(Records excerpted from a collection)
▬▬▬

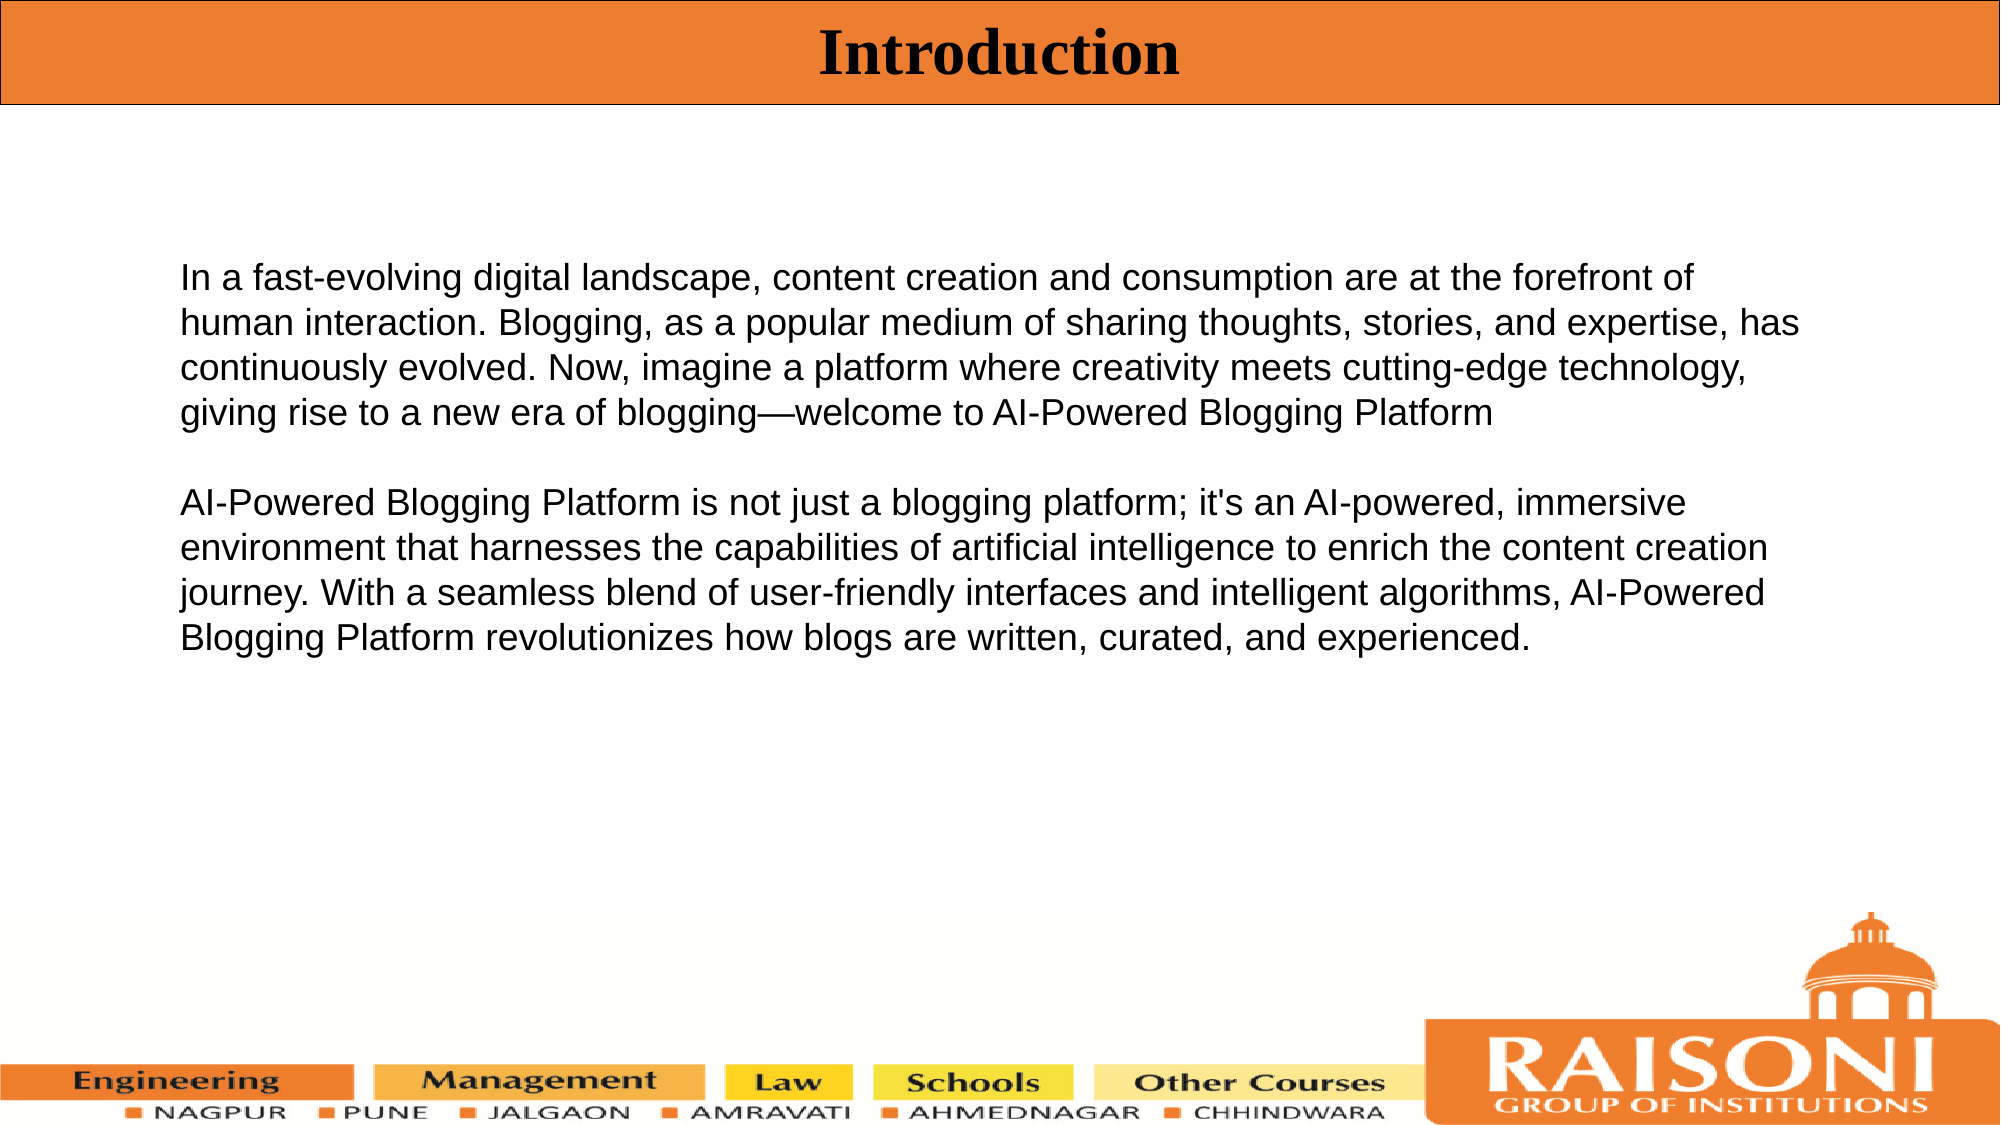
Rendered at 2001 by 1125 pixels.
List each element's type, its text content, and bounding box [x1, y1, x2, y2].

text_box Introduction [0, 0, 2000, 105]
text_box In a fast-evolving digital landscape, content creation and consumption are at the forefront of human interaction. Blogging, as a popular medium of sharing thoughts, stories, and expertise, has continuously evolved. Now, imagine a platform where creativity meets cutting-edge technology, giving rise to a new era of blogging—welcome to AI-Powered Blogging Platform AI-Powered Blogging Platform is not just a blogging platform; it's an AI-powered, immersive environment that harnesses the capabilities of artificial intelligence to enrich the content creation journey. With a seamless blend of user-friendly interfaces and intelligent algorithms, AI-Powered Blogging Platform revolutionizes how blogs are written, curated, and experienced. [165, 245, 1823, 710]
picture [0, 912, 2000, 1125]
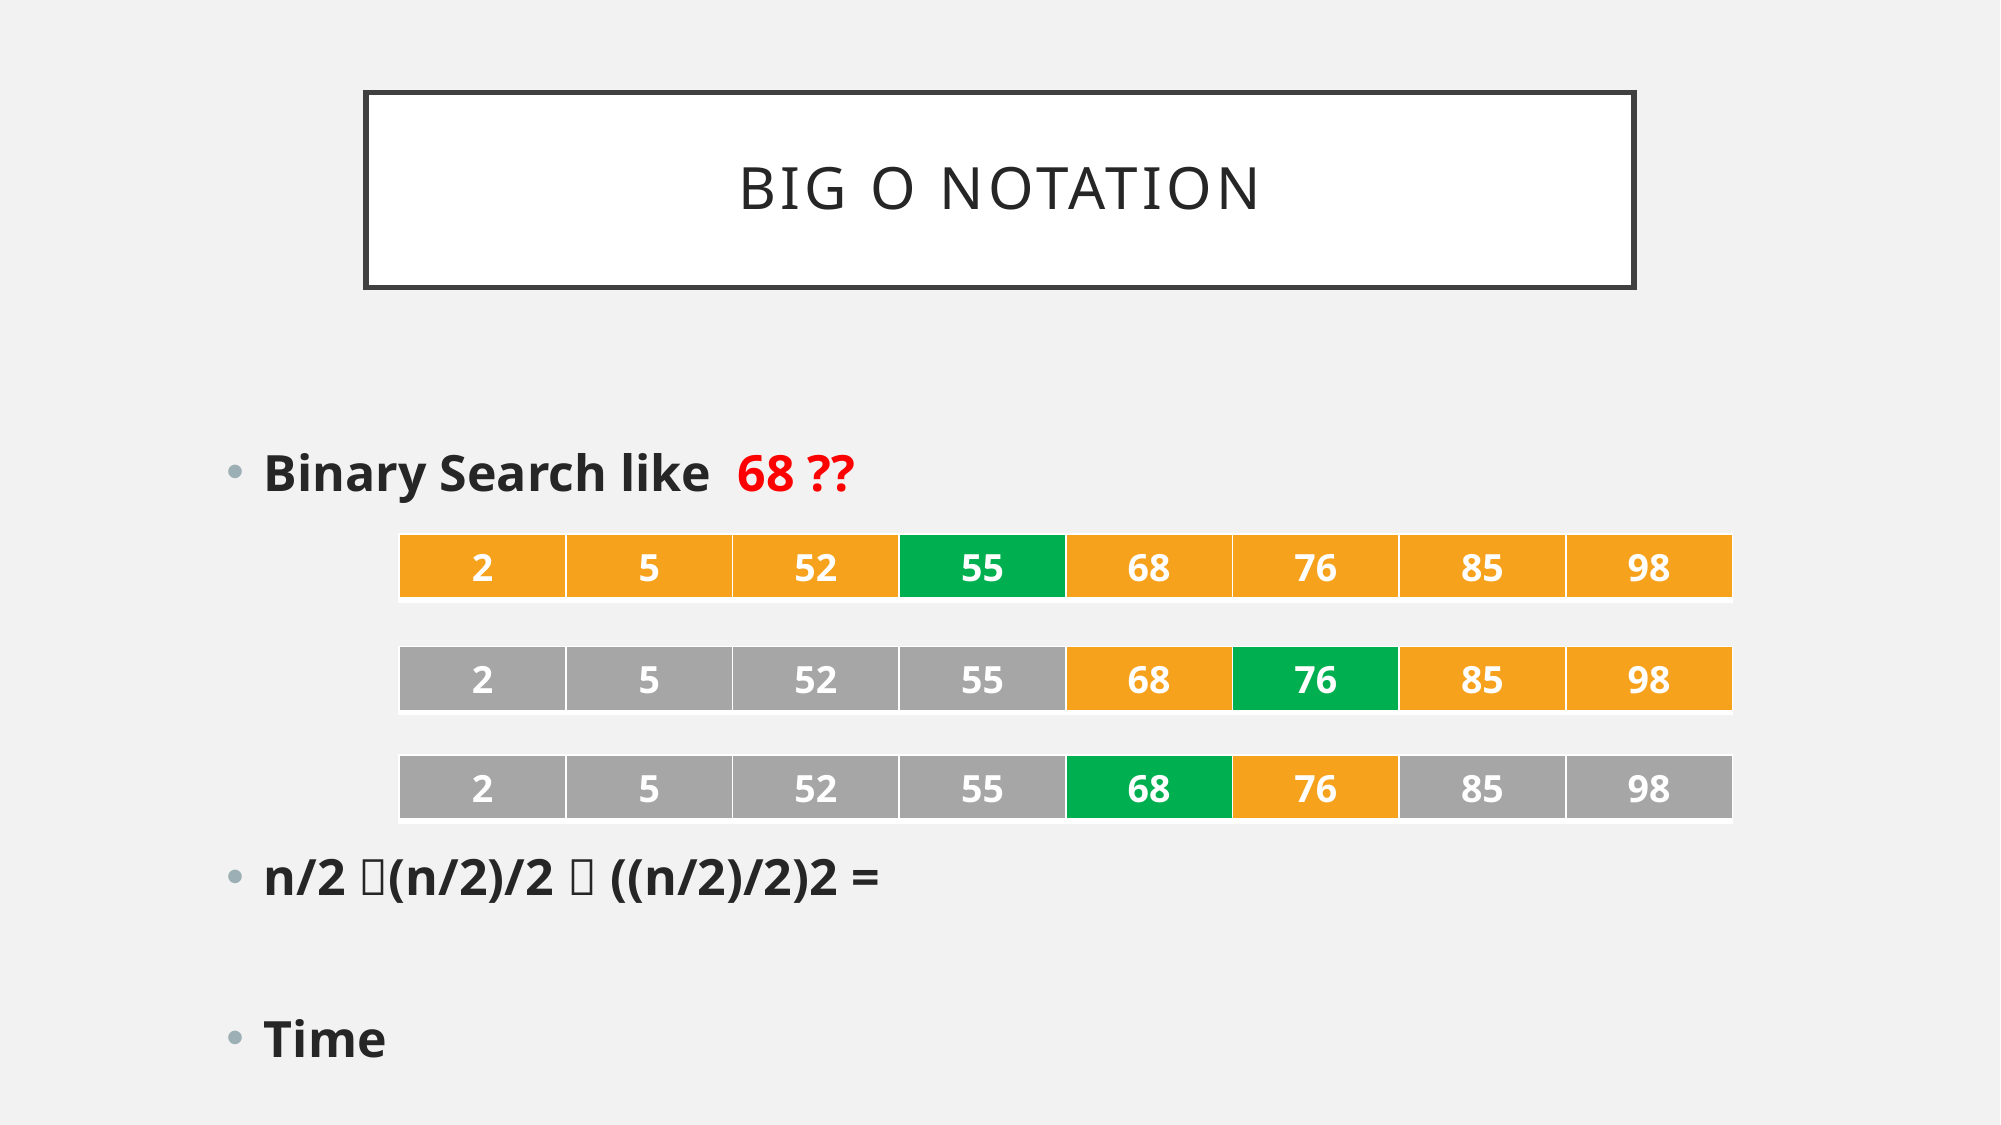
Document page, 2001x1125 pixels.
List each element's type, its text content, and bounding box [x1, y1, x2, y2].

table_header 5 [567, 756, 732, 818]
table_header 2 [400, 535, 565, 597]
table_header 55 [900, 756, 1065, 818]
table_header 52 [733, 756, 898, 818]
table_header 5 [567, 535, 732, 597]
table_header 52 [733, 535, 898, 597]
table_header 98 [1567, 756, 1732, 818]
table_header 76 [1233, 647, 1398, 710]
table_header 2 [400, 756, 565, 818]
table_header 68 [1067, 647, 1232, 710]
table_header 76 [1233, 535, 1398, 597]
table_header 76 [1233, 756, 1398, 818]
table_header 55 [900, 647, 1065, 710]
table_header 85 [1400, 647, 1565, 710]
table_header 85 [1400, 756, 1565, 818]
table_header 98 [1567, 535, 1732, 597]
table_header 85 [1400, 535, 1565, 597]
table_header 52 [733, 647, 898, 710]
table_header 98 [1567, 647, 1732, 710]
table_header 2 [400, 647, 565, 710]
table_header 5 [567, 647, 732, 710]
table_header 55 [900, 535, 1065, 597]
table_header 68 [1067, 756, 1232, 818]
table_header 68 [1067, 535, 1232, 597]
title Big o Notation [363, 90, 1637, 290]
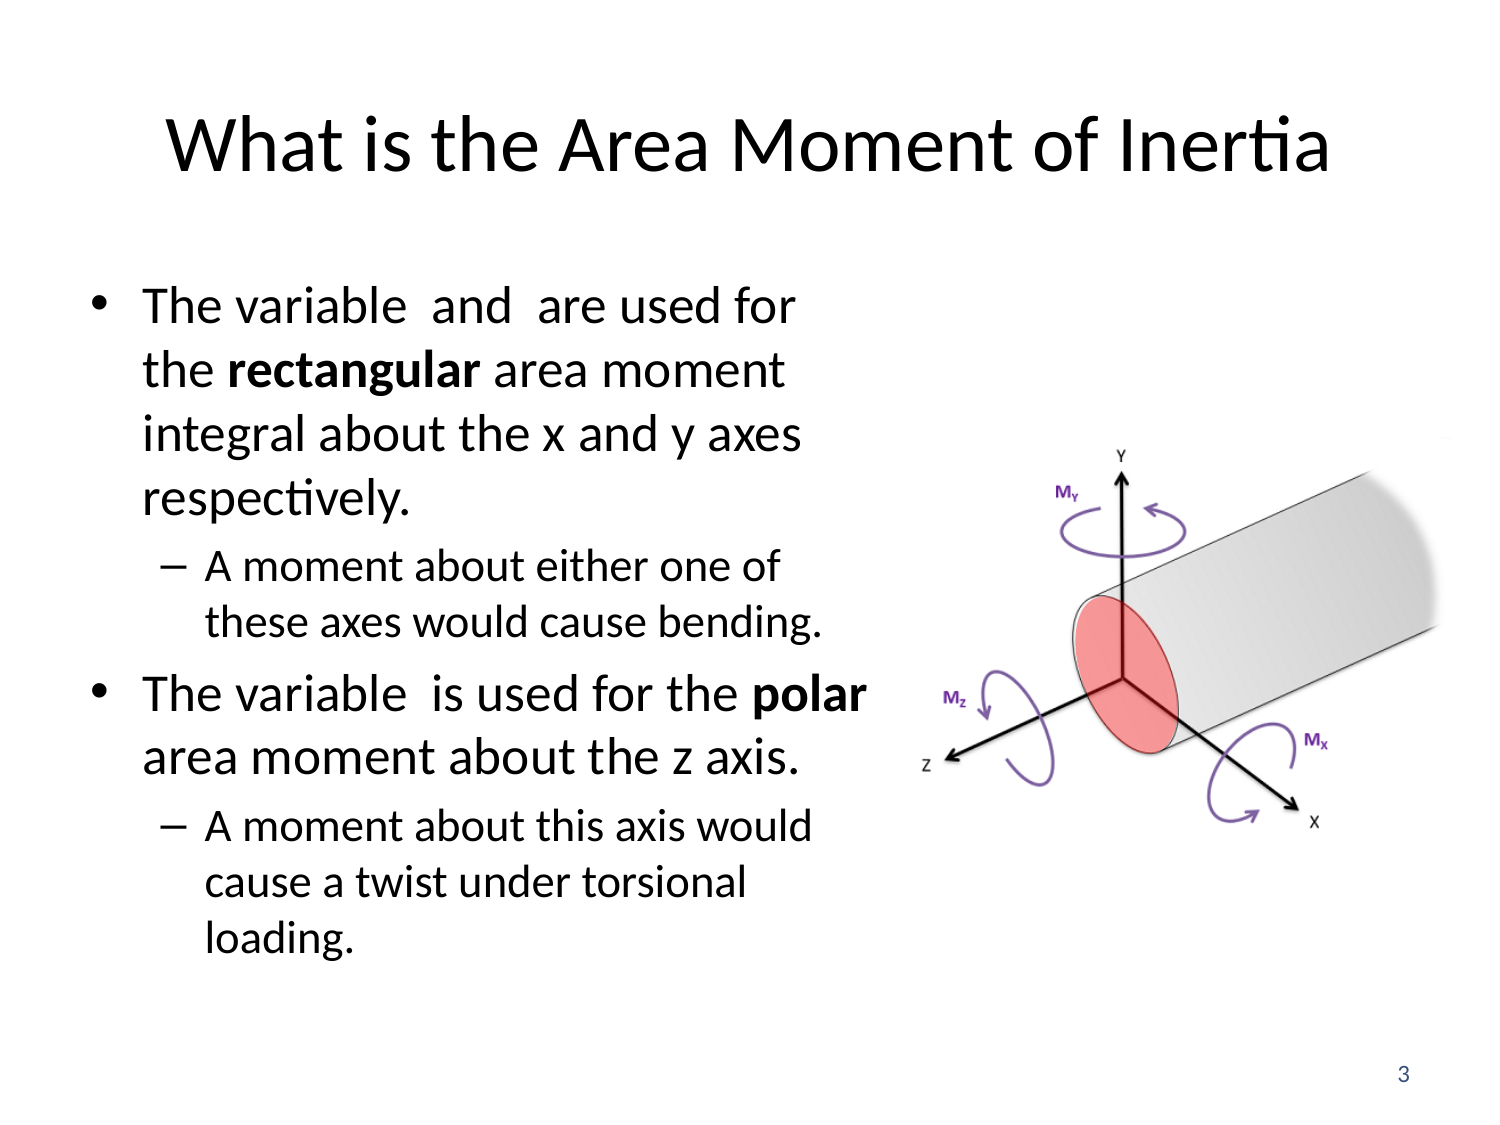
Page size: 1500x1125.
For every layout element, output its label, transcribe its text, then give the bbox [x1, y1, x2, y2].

▬▬▬

[EXERCISE DIRECTIONS]
Please state how many lines in the data contain the word "pixels", giving only that number.

[RESULT OF THE TASK]
2